You will get an exception

 

Since we don’t control DataGridViewCell’s code, there is no way to change those properties to overidable/nonvirtual. As a general rule, you only use RhinoMocks/Moq on classes that you can control.

The other type of mocking framework (based on IL) can solve this problem. There are 2 commercial frameworks (JustMock, TypeMock) but they cost $399/year (as of this writing). There is a 3^rd framework we can use and it is built into Visual Studio 2012+. It is called the Microsoft Fakes Framework.

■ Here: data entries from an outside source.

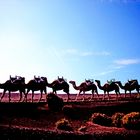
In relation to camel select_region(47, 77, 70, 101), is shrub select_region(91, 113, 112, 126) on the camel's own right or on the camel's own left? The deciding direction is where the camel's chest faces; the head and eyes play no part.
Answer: on the camel's own left

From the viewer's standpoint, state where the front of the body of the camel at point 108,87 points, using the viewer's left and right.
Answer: facing to the left of the viewer

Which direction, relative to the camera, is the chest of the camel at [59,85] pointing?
to the viewer's left

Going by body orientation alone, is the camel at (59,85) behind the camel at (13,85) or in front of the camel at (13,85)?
behind

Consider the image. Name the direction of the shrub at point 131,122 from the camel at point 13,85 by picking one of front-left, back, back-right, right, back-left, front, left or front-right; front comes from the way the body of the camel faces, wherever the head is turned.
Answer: back-left

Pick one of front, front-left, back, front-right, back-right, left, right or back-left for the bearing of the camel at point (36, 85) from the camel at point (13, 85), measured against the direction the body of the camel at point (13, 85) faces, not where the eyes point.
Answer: back

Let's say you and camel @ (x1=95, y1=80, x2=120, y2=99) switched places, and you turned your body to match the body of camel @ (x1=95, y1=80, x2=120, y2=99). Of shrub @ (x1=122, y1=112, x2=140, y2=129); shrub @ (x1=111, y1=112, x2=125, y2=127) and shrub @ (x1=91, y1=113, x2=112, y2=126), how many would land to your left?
3

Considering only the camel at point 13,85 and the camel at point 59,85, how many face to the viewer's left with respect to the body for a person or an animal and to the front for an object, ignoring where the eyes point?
2

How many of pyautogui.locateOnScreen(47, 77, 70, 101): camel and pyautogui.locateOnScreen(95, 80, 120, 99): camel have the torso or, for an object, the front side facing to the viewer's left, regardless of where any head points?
2

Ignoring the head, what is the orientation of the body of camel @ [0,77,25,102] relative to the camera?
to the viewer's left

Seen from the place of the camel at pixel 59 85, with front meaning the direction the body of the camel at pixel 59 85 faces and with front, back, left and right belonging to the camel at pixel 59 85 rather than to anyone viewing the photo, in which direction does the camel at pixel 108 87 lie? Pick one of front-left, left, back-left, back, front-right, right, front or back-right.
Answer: back-right

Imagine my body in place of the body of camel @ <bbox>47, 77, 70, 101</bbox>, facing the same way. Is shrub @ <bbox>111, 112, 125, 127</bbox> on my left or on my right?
on my left
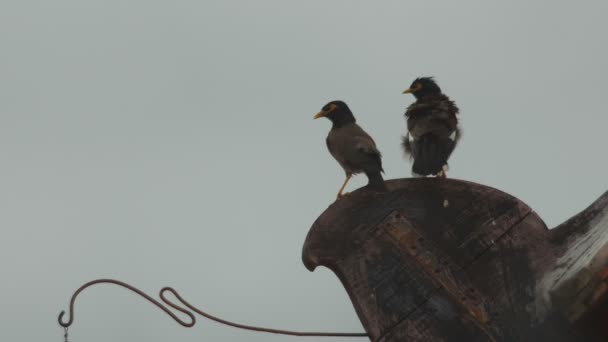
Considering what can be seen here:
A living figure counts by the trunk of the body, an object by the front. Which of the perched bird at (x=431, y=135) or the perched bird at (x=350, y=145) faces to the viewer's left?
the perched bird at (x=350, y=145)

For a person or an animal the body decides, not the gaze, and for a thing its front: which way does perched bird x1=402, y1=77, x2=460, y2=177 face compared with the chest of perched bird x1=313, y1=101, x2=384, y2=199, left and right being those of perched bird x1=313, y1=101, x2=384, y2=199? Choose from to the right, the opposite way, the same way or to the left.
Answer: to the right

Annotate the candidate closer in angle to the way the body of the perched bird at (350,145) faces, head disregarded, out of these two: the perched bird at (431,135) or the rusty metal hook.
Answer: the rusty metal hook

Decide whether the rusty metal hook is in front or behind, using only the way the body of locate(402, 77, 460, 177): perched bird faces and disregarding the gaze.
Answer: behind

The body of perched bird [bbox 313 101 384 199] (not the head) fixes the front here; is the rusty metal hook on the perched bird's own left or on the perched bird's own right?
on the perched bird's own left

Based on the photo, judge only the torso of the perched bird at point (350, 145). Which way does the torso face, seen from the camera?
to the viewer's left

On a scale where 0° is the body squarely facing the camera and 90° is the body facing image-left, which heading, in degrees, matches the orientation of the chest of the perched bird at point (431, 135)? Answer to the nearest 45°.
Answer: approximately 180°

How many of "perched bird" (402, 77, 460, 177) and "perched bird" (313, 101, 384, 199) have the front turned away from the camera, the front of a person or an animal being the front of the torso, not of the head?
1
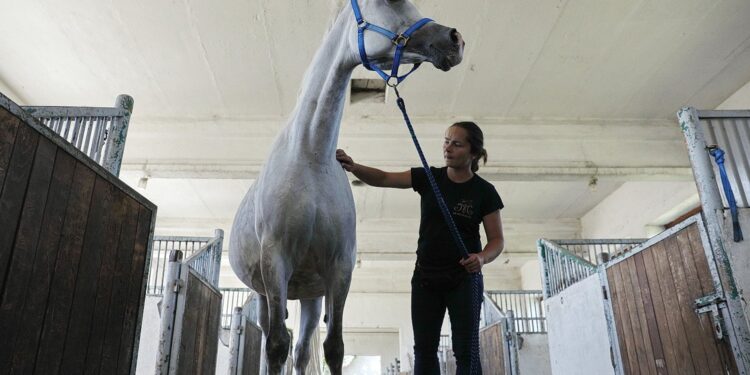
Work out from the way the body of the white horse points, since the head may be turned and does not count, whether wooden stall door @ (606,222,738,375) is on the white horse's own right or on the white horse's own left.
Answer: on the white horse's own left

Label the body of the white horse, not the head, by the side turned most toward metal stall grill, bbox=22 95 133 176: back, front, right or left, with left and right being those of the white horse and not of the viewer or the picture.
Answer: right

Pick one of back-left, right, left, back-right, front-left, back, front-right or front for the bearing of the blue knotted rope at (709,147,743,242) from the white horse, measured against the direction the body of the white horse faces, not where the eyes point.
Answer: left

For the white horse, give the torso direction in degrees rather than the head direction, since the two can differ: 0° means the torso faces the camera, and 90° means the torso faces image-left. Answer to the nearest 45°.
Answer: approximately 0°

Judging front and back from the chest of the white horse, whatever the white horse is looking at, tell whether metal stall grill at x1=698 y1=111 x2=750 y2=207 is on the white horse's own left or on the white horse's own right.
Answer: on the white horse's own left

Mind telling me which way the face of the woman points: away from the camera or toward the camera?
toward the camera

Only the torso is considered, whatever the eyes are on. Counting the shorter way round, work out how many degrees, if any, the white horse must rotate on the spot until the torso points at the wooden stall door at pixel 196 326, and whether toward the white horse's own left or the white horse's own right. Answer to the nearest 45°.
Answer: approximately 135° to the white horse's own right

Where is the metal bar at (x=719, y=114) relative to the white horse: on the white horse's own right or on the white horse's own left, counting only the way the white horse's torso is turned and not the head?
on the white horse's own left

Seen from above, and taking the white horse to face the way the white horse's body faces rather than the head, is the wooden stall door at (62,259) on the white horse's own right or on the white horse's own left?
on the white horse's own right

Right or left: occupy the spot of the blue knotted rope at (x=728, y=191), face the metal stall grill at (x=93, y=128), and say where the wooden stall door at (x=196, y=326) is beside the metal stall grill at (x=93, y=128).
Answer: right

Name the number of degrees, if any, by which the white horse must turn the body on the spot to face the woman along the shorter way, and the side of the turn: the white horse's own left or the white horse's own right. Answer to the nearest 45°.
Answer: approximately 90° to the white horse's own left

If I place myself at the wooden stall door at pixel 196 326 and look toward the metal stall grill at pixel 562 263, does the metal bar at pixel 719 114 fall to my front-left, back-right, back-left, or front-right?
front-right

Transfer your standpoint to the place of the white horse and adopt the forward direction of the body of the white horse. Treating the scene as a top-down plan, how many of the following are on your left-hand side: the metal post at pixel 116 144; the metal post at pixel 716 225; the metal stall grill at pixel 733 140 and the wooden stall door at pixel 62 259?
2
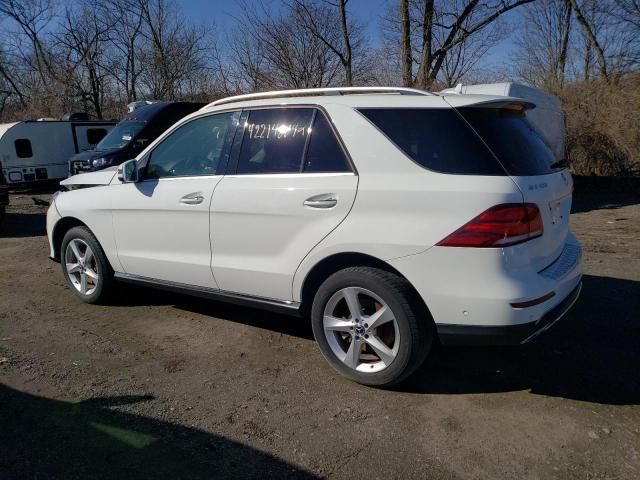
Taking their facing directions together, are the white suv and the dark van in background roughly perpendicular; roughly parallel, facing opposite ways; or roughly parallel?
roughly perpendicular

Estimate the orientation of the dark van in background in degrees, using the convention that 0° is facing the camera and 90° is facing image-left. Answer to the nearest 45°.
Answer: approximately 45°

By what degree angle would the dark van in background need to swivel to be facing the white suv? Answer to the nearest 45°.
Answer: approximately 45° to its left

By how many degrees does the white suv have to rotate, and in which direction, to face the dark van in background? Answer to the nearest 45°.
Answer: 0° — it already faces it

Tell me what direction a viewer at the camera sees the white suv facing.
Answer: facing away from the viewer and to the left of the viewer
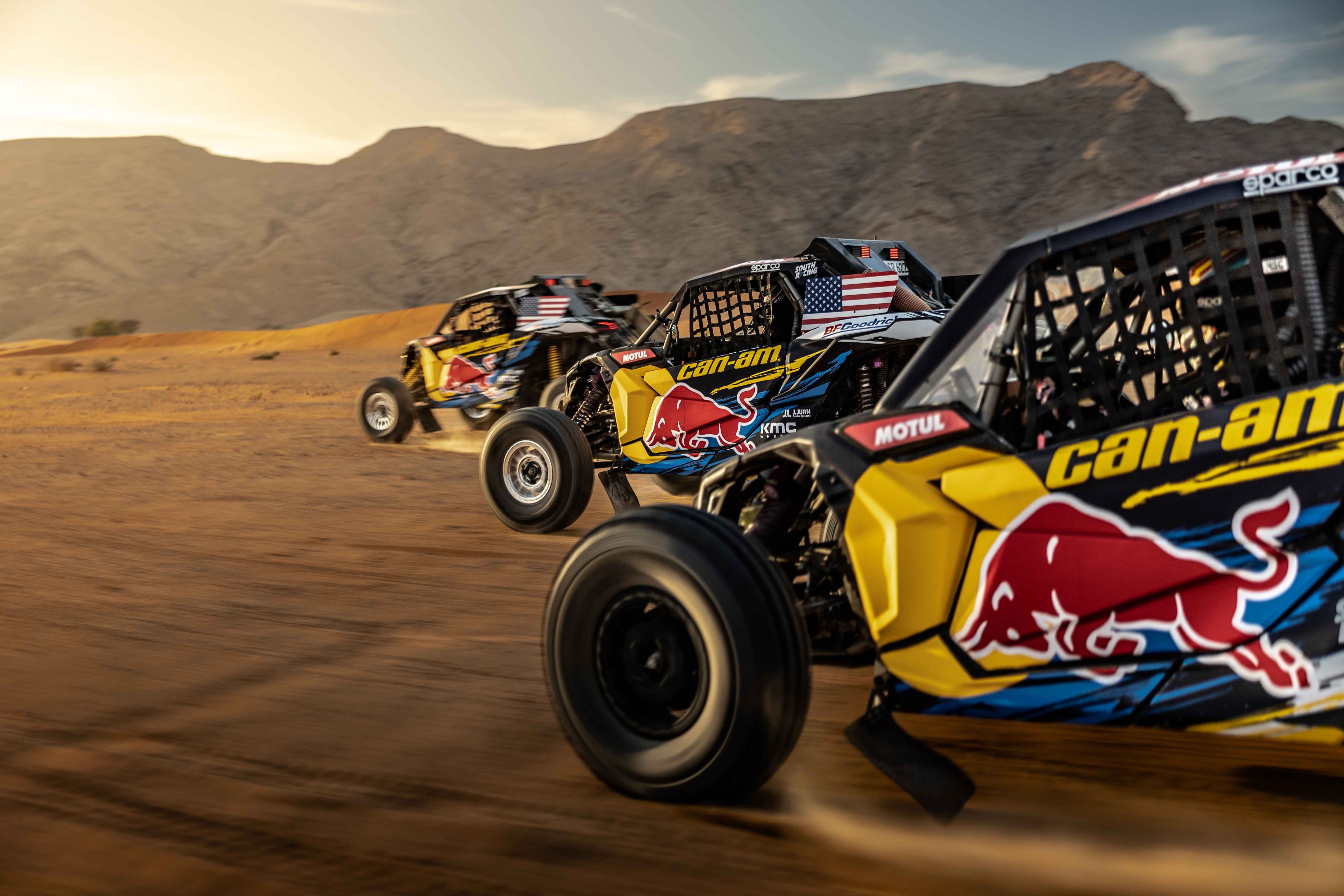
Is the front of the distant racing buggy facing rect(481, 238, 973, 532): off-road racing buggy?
no

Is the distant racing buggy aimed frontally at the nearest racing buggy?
no
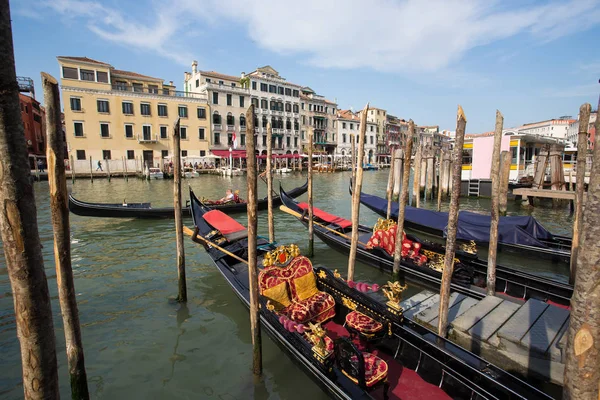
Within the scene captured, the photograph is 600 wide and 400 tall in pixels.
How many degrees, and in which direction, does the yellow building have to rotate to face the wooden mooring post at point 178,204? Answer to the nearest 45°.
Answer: approximately 45° to its right

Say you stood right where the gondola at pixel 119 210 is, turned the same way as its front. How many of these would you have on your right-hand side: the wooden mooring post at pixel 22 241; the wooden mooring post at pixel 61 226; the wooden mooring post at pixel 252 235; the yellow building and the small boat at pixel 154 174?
2

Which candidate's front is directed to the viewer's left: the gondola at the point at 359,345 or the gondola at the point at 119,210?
the gondola at the point at 119,210

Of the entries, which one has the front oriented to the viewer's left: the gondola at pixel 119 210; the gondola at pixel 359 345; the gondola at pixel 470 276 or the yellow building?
the gondola at pixel 119 210

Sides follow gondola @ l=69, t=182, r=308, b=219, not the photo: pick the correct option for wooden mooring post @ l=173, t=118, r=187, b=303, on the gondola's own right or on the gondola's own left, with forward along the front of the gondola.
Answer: on the gondola's own left

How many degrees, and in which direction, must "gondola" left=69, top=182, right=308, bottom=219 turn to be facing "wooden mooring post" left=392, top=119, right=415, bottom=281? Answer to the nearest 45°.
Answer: approximately 135° to its left

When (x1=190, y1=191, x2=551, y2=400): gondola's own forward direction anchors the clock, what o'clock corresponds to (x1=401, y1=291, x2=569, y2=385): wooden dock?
The wooden dock is roughly at 10 o'clock from the gondola.

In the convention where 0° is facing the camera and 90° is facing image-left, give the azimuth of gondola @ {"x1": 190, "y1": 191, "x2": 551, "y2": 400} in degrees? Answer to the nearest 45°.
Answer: approximately 315°

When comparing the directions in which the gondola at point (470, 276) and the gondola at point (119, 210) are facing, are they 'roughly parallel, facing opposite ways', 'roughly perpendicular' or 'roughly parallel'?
roughly perpendicular

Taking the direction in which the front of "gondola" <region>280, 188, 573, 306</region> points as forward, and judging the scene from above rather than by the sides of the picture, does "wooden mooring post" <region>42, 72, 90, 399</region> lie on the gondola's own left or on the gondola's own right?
on the gondola's own right

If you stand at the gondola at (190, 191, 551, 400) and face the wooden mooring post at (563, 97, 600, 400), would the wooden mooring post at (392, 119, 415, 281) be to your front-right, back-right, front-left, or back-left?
back-left

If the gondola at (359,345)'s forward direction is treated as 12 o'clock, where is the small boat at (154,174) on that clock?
The small boat is roughly at 6 o'clock from the gondola.

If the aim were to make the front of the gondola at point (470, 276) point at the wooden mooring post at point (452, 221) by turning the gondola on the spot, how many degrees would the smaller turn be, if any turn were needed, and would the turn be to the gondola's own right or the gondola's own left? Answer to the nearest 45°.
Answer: approximately 45° to the gondola's own right

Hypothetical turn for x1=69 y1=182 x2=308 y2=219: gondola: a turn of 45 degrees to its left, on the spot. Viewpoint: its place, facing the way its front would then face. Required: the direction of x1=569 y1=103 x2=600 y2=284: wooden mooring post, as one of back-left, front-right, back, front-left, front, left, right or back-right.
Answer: left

By adding this to your test project,

you can craft your unit test like so:

        [TestMethod]
        public void GetCalculatedValue_ReturnsExpected()
        {

            Form1 instance = new Form1();
            String baseValue = "$10.00";
            using (ShimsContext.Create())
            {
                var cell0 = new ShimDataGridViewCell(new StubDataGridViewCell());
                cell0.FormattedValueGet = () => { return "$1.00"; };
                var cell1 = new ShimDataGridViewCell(new StubDataGridViewCell());
                cell1.ValueGet = () => { return "$2.00"; };

                var actual = instance.GetCalculatedValue(baseValue, cell0, cell1);
                var expected = "$8.00";
                Assert.AreEqual(expected, actual);
            }
        }

and get green. The downside of using Microsoft Fakes is that you need to re-generate the fakes if the code changes. This makes it ideal for faking external libraries that don’t change much (like ADO.NET) but not assemblies that are under active development.